--- Exercise objective ---
Update the lines of the material by changing each "scientific name" to "species". Keep all other text unchanged.

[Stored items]
────────────────────────────────────────

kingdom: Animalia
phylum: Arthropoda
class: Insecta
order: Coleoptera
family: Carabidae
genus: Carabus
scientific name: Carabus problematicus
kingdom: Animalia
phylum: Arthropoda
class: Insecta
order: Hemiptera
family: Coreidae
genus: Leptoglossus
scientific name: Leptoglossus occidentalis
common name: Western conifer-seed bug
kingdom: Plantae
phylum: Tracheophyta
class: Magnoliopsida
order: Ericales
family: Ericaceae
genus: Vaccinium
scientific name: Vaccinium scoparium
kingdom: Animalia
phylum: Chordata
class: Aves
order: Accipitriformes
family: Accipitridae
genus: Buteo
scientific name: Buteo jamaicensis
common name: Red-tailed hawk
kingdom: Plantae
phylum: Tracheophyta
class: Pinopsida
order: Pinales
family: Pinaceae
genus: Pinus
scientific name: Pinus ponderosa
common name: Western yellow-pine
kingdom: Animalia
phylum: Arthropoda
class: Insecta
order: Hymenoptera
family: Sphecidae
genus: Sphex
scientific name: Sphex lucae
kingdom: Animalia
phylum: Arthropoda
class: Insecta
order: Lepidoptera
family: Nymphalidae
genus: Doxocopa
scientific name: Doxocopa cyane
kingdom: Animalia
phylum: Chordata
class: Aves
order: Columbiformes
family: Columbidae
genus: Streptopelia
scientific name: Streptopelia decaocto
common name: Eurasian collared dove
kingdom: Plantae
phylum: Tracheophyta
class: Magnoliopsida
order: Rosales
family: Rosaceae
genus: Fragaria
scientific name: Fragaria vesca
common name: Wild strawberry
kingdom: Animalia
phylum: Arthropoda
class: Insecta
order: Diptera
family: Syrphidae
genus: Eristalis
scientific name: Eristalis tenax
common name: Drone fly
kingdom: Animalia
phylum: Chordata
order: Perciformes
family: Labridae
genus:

────────────────────────────────────────

--- Written answer ---
kingdom: Animalia
phylum: Arthropoda
class: Insecta
order: Coleoptera
family: Carabidae
genus: Carabus
species: Carabus problematicus
kingdom: Animalia
phylum: Arthropoda
class: Insecta
order: Hemiptera
family: Coreidae
genus: Leptoglossus
species: Leptoglossus occidentalis
common name: Western conifer-seed bug
kingdom: Plantae
phylum: Tracheophyta
class: Magnoliopsida
order: Ericales
family: Ericaceae
genus: Vaccinium
species: Vaccinium scoparium
kingdom: Animalia
phylum: Chordata
class: Aves
order: Accipitriformes
family: Accipitridae
genus: Buteo
species: Buteo jamaicensis
common name: Red-tailed hawk
kingdom: Plantae
phylum: Tracheophyta
class: Pinopsida
order: Pinales
family: Pinaceae
genus: Pinus
species: Pinus ponderosa
common name: Western yellow-pine
kingdom: Animalia
phylum: Arthropoda
class: Insecta
order: Hymenoptera
family: Sphecidae
genus: Sphex
species: Sphex lucae
kingdom: Animalia
phylum: Arthropoda
class: Insecta
order: Lepidoptera
family: Nymphalidae
genus: Doxocopa
species: Doxocopa cyane
kingdom: Animalia
phylum: Chordata
class: Aves
order: Columbiformes
family: Columbidae
genus: Streptopelia
species: Streptopelia decaocto
common name: Eurasian collared dove
kingdom: Plantae
phylum: Tracheophyta
class: Magnoliopsida
order: Rosales
family: Rosaceae
genus: Fragaria
species: Fragaria vesca
common name: Wild strawberry
kingdom: Animalia
phylum: Arthropoda
class: Insecta
order: Diptera
family: Syrphidae
genus: Eristalis
species: Eristalis tenax
common name: Drone fly
kingdom: Animalia
phylum: Chordata
order: Perciformes
family: Labridae
genus:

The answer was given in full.